The election is getting closer. Many people were calling this the most important election in decades. But as the date nears, I find that Kerry is standing for less and less. Bush certainly has all the advantage. And sadly, I think the Democrats really just gave up on this race a long time ago when they did not give the ticket to a better person -- I still think that Clark had the upper hand. Unless something crazy happens, I really think that Bush will just win again. In fact, I don't think that it'll be as close as last time. Gore at least had some of the Clinton momentum behind him. Kerry's opinions on issues is not very strong. He can't even tell us what he really thinks about the war. I know he's trying to appeal to more people by staying neutral. But that's his biggest problem. As much I don't like Bush and his foreign policy, I certainly will not be happy voting for Kerry. I'm going to wait until 5pm in November. If the race is not close, I'll vote for Nader. At least he stands for something. And he's a smart guy. I doubt that this election is going to have a bigger turn out than usual. You really think that everyone is going to get out and vote after the fiasco of what happened in 2000. That's really sad. I think there should be a tax penalty or something for those who don't vote. It's so sad that people don't exercise the right that many people in history died for.

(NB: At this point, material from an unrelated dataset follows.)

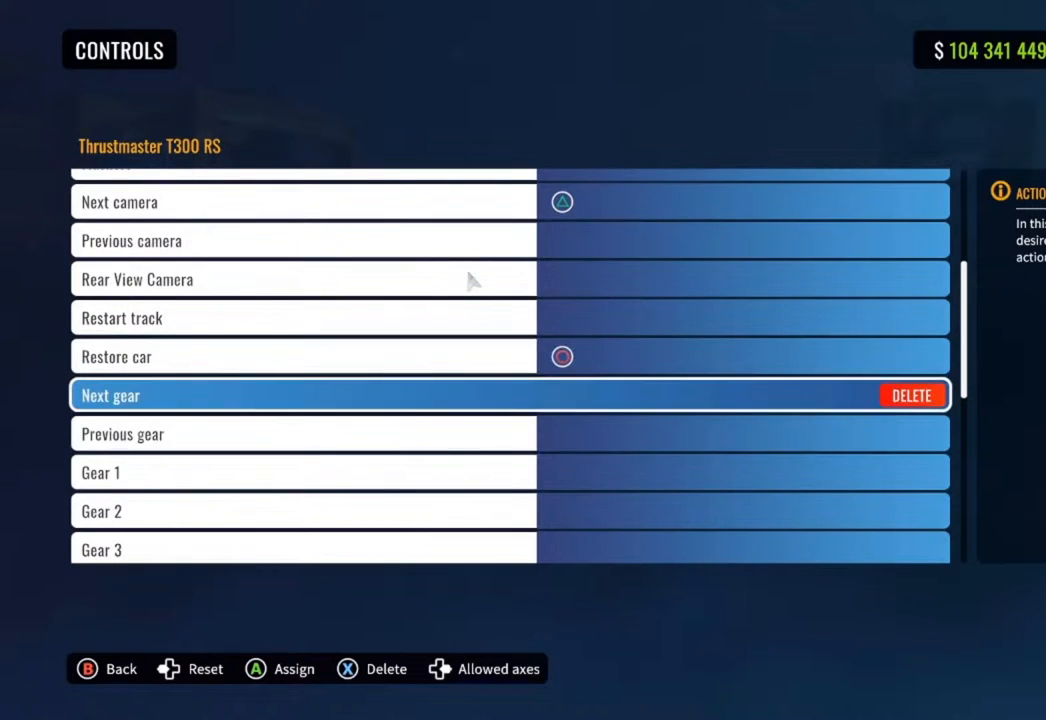
{"buttons": ["DPAD_DOWN"], "left_stick": "center", "right_stick": "center", "events": [[183, "DPAD_DOWN", "up"], [250, "DPAD_DOWN", "down"], [383, "DPAD_DOWN", "up"], [500, "DPAD_DOWN", "down"]]}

Friday, September 03, 2004

I just moved to Seattle after 7 years of living in the San Francisco Bay Area. I grew up in a lot of cities and countries in my life. Therefore, my stay in the Bay Area was my longest stay in any place in the world. I really enjoyed the ethnic/cultural diversity of the Bay Area and its unique juxtaposition of the beautiful California nature and the fast-paced Silicon Valley life; the great ethnic food, in particular amazing Mexican food, Alfajores, and Soltani's at Maykadeh, were simply amazing artifacts of being in the Bay Area. Though I felt more ties with Cornell as my true Alma Mater when attending Stanford (mainly because undergrad years are a lot more fun), over these seven years I slowly became more attached to Stanford because I was a lot closer to Stanford alumni since I left college. I'm surprised to find that I miss the Bay Area so much despite the fact that I'm also familiar with this area and have a good circle of friends here. Don't get me wrong. Seattle is a nice place and certainly much more in tune with my style than the East Coast or even Southern California.

I'm really interested to find out more about the differences and similarities between the tech culture here, which is heavily influenced by Microsoft, and the Valley. I'll write a few posts about that later. But for now, I'm happy to have survived the move.